La fiscalía especial de Corea del Sur solicitó al tribunal la pena de muerte contra el expresidente Yoon Suk-yeol, acusado de liderar un intento de insurrección, informó la agencia Yonhap. La petición fue presentada el martes, coincidiendo con la audiencia final del juicio por sedición que enfrenta el exmandatario.
El juicio por sedición que se está llevando a cabo en el país ha captado la atención de los medios de comunicación. Las autoridades han señalado que las pruebas presentadas son contundentes y que las condenas podrían ser severas.
Los acusados han defendido su inocencia, argumentando que sus acciones fueron malinterpretadas. La defensa ha solicitado que se consideren todas las circunstancias antes de emitir un veredicto.
De acuerdo con la legislación surcoreana, para quien sea considerado cabecilla de una insurrección existen tres sanciones posibles: la pena capital, la cadena perpetua o la cadena perpetua sin trabajos forzados.
Tras la revisión de las pruebas documentales y los alegatos finales por parte de la defensa, el equipo del fiscal especial, encabezado por Cho Eun-suk, emitirá su recomendación definitiva sobre la sentencia que debería imponerse al presidente destituido.
Yoon Suk-yeol está acusado de haber conspirado con el entonces ministro de Defensa Nacional, Kim Yong-hyun, y otros colaboradores para declarar la ley marcial en diciembre de 2024.
Según la acusación, esta decisión fue inconstitucional e ilegal, ya que no existían circunstancias de guerra, conflictos graves ni una emergencia nacional que la justificaran, y habría tenido como propósito subvertir el orden constitucional.
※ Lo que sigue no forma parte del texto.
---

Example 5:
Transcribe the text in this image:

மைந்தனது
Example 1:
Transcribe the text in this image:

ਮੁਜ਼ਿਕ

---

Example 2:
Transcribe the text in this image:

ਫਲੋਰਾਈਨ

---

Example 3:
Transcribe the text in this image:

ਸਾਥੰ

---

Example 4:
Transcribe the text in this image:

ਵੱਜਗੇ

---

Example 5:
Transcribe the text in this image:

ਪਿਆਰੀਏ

Asimismo, se le atribuye haber ordenado el despliegue de tropas y policías para respaldar la ley marcial, con el objetivo de bloquear el funcionamiento de la Asamblea Nacional.
-Impedir la votación destinada a levantar la medida e intentar arrestar o detener a figuras clave de la política nacional, entre ellas el presidente del Parlamento, Woo Won-sik; el actual presidente Lee Jae-myung, entonces líder opositor; el exdirigente del Partido del Poder Popular Han Dong-hoon, y funcionarios de la Comisión Electoral Nacional.
Aunque Corea del Sur mantiene la pena de muerte en su legislación, no se realizan ejecuciones desde 1997. Desde entonces, solo se ha dictado una sentencia capital, en 2018, y actualmente 61 personas permanecen en el corredor de la muerte. Además, un proyecto de ley presentado en 2015 para abolir la pena capital no fue aprobado por el Parlamento.
Si bien el país ratificó en 1990 el Pacto Internacional de Derechos Civiles y Políticos, aún no ha adherido a su Segundo Protocolo Facultativo, orientado a la abolición definitiva de la pena de muerte.